China’s legislature approved revisions yesterday to a key criminal law that at least on paper will restrict police powers to secretly detain people, a tactic increasingly used against activists and government critics.
The changes to the criminal procedure law were the most high-profile ones passed on the last day of the annual National People’s Congress. The Chinese Communist Party-controlled body also approved a budget for this year that calls for a boost in domestic consumption to keep the economy expanding while overseas markets remain weak.
While legal reformers have mostly applauded the revisions to detention rules, saying they will offer better protection of suspects and reflect increasing awareness in China of the need for stronger detainee rights, legal enforcement in China is another matter.
Police and prosecutors routinely ignore current legal provisions protecting suspects’ rights and have frequently used charges of endangering national security against dissidents.
The revision is seen as an incremental move and is not seen as leading to major changes in China’s authoritarian one-party system, despite occasional calls for political reform.
At his annual news conference yesterday following the session’s close, Chinese Premier Wen Jiabao (溫家寶) repeated vague reform calls, saying they were needed to solidify the achievements of three decades of economic growth and prevent a repeat of the chaos that rocked China during the violent 1966 to 1976 Cultural Revolution.
“Without a successful political structural reform ... new problems that have cropped up in China’s society will not be fundamentally resolved and such historical tragedies as the Cultural Revolution may happen again,” Wen said. “I know very well that the reform will not be an easy one. The reform will not be able to succeed without the consciousness, the support, the enthusiasm and creativity of our people,” he said.
The Cultural Revolution, Mao Zedong’s (毛澤東) failed experiment in radical egalitarianism, led to the deaths and persecution of millions, upended the nation’s leadership, and fostered broad cynicism about the communist system. China’s leaders, many of whom suffered grave hardships during that period, routinely hold it up as justification for strict political and societal control.

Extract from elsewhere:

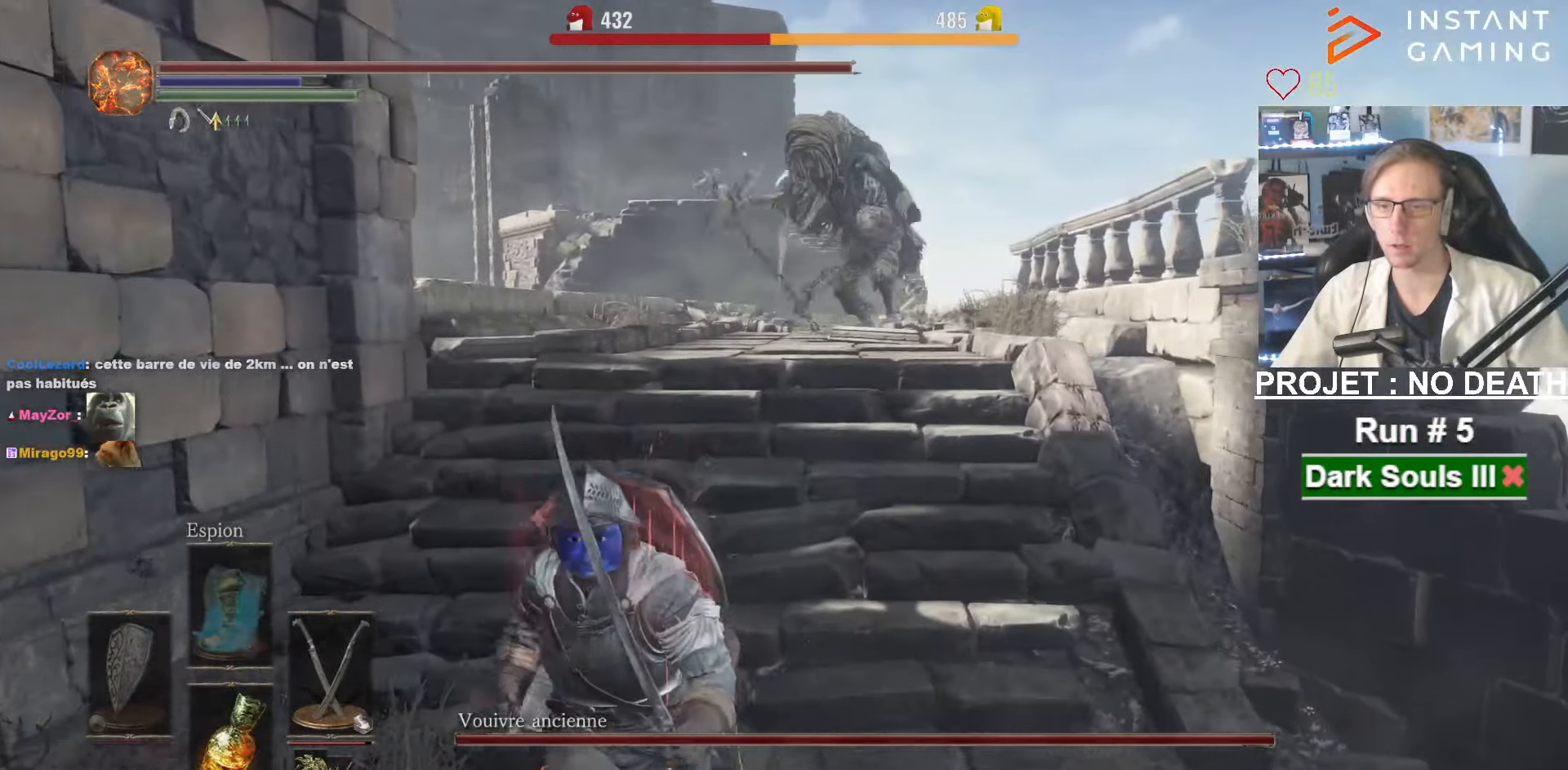
{"keys": ["q", "s", "space"], "mouse": [], "events": [[433, "q", "down"]]}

As before, Wen offered no specific proposals, saying reform had to adhere to China’s particular national circumstances and proceed in a “step-by-step manner.” Chinese leaders often define political reform in terms of boosting administrative efficiency, but even those paltry efforts at streamlining have gained little traction against an entrenched bureaucracy and struggle for influence ahead of this fall’s generational leadership transition.
The approval of the revised criminal law by a vote of 2,639 to 160 ends months of speculation and debate about whether the government would give police the legal authority to do something they have long done extralegally: disappear people for months at a time without telling their families.
Police have increasingly used the tactic over the past year to detain activist lawyers, democracy campaigners and even internationally acclaimed artist Ai Weiwei (艾未未), amid government worries about whether the popular uprisings of the Arab Spring might spread to China.
There are two relevant articles in the new law that deal with notifying families, one in regular criminal cases and the other involving a type of detention known as residential surveillance. Both have been revised to better protect detainees, though they do not do away completely with secret detentions, analysts said.
In the case of residential surveillance, a sort of house arrest that can happen in a fixed location chosen by police, a detainee’s family must be notified within 24 hours unless they cannot be reached. Dissidents detained under this kind of residential surveillance are often put in suburban hotels or apartments and many have reported being tortured by police.
Beijing human rights lawyer Pu Zhiqiang (浦志強) dismissed the legal tinkering, saying arbitrary enforcement and lack of independent oversight rendered such changes meaningless.
“I can’t get very excited about any new provisions legalizing types of detention. The authorities have always operated just as they pleased without regard to rules,” Pu said, citing the ongoing and still-unexplained detention of figures such as blind lawyer Chen Guangcheng (陳光誠) and Liu Xia (劉霞), the wife of imprisoned Nobel Peace Prize winner Liu Xiaobo (劉曉波).